Start of EXCERPTED DATA

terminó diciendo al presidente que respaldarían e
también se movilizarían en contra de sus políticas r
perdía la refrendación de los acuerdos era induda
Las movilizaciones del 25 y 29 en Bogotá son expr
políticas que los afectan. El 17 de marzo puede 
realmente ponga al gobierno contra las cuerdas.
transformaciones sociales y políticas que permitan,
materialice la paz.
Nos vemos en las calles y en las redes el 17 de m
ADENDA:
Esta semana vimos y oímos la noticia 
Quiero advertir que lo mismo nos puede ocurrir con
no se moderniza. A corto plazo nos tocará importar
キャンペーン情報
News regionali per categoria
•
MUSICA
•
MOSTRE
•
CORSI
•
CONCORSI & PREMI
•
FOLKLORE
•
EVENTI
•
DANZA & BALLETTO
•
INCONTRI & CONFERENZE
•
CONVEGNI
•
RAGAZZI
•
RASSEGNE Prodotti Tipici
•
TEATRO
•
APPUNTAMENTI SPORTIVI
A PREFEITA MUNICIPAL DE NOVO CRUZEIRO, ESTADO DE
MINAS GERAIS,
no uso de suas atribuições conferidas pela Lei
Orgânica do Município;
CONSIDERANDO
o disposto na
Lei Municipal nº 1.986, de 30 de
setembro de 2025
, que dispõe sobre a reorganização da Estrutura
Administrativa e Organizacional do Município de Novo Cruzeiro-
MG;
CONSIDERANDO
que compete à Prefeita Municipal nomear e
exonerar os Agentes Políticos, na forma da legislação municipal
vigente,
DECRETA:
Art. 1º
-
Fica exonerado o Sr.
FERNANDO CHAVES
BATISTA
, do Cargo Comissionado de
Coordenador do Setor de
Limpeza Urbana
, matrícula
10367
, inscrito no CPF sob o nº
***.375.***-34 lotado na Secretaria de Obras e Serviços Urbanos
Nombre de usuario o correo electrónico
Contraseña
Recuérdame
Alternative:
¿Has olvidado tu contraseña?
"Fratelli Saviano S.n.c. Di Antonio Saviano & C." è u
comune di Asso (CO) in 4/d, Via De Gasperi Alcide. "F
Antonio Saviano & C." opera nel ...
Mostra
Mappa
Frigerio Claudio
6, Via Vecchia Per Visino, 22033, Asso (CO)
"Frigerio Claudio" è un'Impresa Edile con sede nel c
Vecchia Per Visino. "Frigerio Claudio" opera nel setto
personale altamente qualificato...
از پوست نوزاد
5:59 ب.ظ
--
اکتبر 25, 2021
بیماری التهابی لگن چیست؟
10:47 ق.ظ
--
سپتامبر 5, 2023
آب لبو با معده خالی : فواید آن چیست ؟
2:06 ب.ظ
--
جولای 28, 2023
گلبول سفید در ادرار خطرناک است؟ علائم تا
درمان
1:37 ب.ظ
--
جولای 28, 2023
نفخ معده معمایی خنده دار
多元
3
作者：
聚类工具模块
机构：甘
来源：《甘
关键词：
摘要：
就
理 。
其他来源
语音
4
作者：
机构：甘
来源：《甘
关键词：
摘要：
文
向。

End of EXCERPTED DATA

**WORK TASK:** From the data above, pick out each line containing "Visino" and copy it.

**RESPONSE BOX:**
6, Via Vecchia Per Visino, 22033, Asso (CO)
Vecchia Per Visino. "Frigerio Claudio" opera nel setto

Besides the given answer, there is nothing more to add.